The initial fixings in the auction to settle Lehman Brothers credit derivatives trades put the value of those senior bonds at 9.75 cents on the dollar, below analyst expectations, which means those who sold protection against default on Lehman debt will recover less than expected. This is not final pricing.
The data, posted on Creditfixings.com, shows open interest of $4.92 billion. The expectation was for a recovery rate of about 12 to 15 cents on the dollar, according to various analysts.

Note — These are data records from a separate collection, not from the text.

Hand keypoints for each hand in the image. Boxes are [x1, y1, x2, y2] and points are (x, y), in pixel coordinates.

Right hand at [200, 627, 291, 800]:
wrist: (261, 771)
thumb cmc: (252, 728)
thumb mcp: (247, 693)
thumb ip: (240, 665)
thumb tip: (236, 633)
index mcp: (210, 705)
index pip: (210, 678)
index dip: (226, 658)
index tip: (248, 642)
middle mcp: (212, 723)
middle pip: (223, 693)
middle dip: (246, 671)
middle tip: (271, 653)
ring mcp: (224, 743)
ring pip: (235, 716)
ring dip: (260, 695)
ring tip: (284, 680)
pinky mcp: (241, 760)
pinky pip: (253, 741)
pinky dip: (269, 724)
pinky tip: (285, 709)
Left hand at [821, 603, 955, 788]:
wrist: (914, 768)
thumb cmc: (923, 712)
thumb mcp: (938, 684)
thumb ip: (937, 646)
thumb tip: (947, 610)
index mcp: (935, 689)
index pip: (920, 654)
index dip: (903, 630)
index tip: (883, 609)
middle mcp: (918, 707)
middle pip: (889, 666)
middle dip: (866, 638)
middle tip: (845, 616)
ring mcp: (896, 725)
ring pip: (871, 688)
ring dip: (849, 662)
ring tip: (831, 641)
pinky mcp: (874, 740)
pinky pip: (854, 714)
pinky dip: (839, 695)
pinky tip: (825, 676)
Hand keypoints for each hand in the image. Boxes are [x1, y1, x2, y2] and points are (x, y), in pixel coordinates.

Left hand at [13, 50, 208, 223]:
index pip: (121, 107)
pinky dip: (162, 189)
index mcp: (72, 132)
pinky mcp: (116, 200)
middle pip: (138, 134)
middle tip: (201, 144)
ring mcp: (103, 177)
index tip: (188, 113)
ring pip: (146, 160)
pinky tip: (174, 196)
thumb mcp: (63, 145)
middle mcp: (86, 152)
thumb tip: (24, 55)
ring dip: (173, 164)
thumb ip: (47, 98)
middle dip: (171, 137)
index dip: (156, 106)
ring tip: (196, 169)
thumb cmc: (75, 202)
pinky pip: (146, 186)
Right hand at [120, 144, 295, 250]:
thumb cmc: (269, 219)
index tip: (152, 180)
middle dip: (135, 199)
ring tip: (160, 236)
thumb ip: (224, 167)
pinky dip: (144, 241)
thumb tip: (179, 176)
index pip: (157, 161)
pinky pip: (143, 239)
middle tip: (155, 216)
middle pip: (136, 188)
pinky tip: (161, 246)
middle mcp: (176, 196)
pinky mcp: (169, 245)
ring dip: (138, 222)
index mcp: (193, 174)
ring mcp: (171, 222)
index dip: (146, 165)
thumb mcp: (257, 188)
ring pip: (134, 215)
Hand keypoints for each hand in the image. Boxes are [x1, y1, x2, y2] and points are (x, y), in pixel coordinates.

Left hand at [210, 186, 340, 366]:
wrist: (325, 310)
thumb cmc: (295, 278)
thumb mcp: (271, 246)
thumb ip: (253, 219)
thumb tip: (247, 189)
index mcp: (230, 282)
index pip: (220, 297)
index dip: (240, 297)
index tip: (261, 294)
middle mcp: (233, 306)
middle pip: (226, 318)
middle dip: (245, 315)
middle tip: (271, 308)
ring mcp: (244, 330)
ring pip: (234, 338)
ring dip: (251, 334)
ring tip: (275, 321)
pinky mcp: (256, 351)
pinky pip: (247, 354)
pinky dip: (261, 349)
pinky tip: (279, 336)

The rate suggests a potential for “bigger losses for those writing protection,” notes Ian Lyngen of RBS Greenwich Capital. The equity market, which had put in a middling performance prior to this news, fell on the report, as investors expected better results. About $500 billion in derivative contracts linked to Fannie Mae and Freddie Mac was settled earlier in the week, but those CDS settled between 91.5 and 99.9 cents on the dollar.

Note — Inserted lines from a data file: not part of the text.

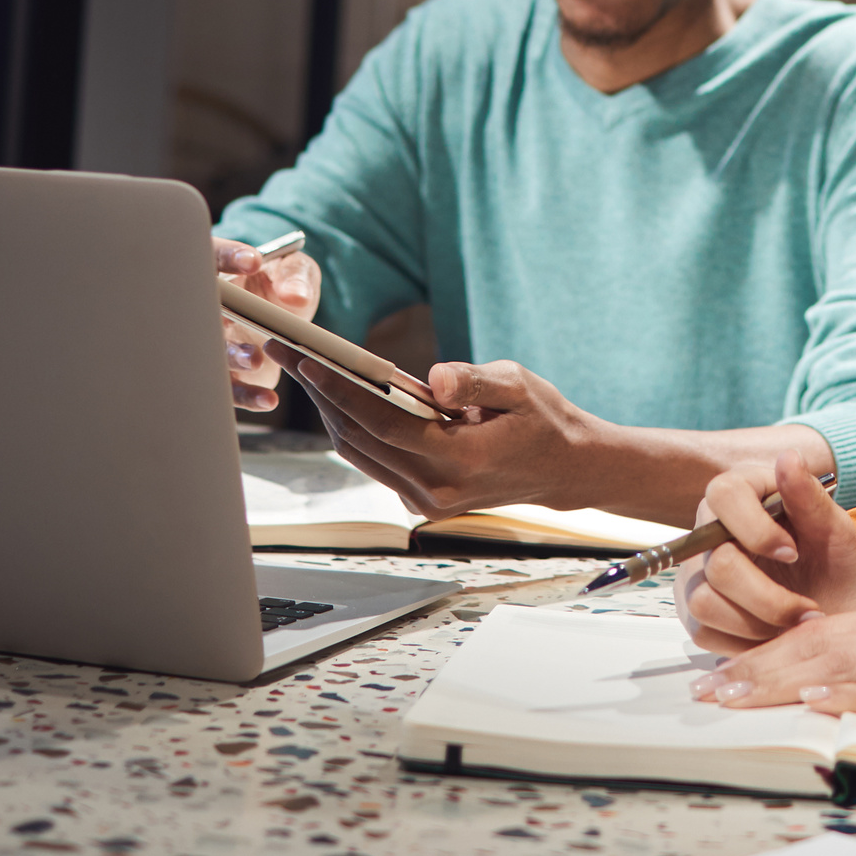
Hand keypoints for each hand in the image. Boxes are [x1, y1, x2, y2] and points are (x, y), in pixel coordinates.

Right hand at [215, 235, 320, 408]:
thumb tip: (295, 297)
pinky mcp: (228, 370)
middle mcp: (210, 308)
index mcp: (221, 272)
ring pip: (211, 353)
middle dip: (219, 316)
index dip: (230, 258)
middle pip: (202, 311)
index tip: (253, 260)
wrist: (282, 312)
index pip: (215, 257)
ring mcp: (214, 342)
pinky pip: (230, 387)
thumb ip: (295, 276)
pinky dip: (246, 395)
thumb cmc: (281, 281)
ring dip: (231, 358)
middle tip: (244, 318)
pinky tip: (269, 399)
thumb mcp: (294, 269)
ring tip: (257, 360)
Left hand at [272, 350, 610, 521]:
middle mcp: (437, 490)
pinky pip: (375, 462)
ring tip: (306, 370)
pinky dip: (355, 429)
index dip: (342, 392)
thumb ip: (474, 379)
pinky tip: (342, 395)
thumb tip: (433, 377)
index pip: (384, 425)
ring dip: (331, 412)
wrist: (565, 470)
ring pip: (361, 454)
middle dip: (322, 394)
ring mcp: (427, 502)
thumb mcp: (519, 385)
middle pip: (361, 440)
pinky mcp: (422, 501)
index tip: (310, 360)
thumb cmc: (544, 420)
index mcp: (461, 460)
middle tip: (290, 354)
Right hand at [676, 450, 855, 649]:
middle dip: (769, 598)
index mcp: (746, 494)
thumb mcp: (837, 531)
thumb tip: (788, 457)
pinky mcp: (696, 612)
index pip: (724, 494)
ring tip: (796, 624)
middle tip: (810, 610)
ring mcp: (698, 573)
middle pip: (717, 564)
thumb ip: (810, 497)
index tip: (793, 552)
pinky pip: (704, 633)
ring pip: (705, 603)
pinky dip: (746, 643)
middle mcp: (712, 530)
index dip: (755, 528)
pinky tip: (776, 635)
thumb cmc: (839, 561)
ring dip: (759, 624)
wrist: (842, 604)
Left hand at [694, 595, 855, 737]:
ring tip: (732, 696)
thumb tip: (851, 685)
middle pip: (814, 644)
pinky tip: (815, 698)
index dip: (764, 653)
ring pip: (840, 662)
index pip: (819, 633)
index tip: (721, 677)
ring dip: (779, 679)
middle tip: (703, 692)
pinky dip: (850, 694)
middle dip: (753, 669)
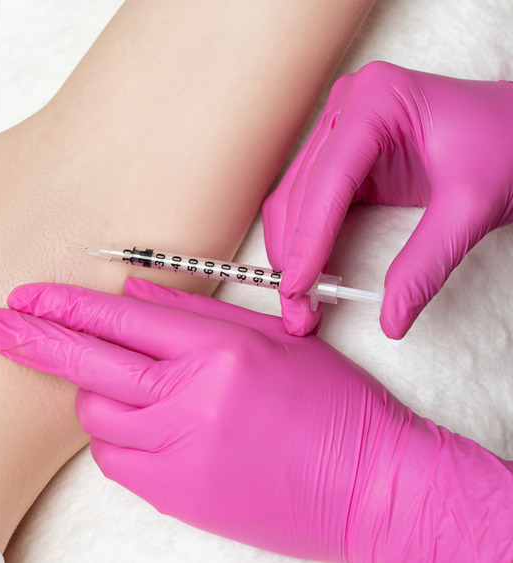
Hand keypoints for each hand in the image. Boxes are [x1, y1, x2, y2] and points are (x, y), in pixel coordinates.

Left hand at [0, 279, 512, 561]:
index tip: (23, 296)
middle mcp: (191, 398)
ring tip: (135, 392)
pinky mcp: (175, 494)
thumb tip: (132, 295)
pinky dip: (118, 437)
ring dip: (98, 396)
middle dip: (30, 339)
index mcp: (218, 350)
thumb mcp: (273, 341)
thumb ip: (195, 315)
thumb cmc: (333, 410)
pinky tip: (147, 428)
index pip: (119, 319)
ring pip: (98, 414)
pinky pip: (116, 458)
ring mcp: (179, 450)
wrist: (369, 489)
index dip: (63, 305)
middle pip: (87, 363)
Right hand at [263, 61, 512, 337]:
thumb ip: (427, 262)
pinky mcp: (345, 151)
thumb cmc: (509, 147)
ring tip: (299, 301)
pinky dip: (305, 238)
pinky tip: (308, 272)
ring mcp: (342, 126)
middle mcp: (349, 106)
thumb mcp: (472, 208)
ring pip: (296, 197)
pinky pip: (310, 199)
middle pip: (302, 190)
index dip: (308, 239)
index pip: (328, 179)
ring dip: (291, 250)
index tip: (297, 287)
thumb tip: (392, 318)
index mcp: (376, 100)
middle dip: (294, 253)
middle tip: (297, 308)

However, Tim Backshall, strategist at Credit Derivatives Research, says the results are not worth panic. “Given the size of the open interest, the recovery rate is a little lower but not dramatically lower than what everyone was expected — I think this will be fairly orderly,” he says.
Mr. Backshall says the volume of open interest to sell, that is, bonds that those who sold protection against them that need to now be settled, is lower than expected. He says investors that bought protection against default had been in the market already, buying up bonds.
Those who sold protection (the insurance) owe the bondholder the value of the bonds at par (or 100 cents on the dollar), and they’re the ones taking the loss.
But the low volume — thus far — suggests that “there will be net loss to somebody today of 90% of that $5 billion, and that wouldn’t be a surprise but not like you can see hundreds of billions changing hands here,” he says.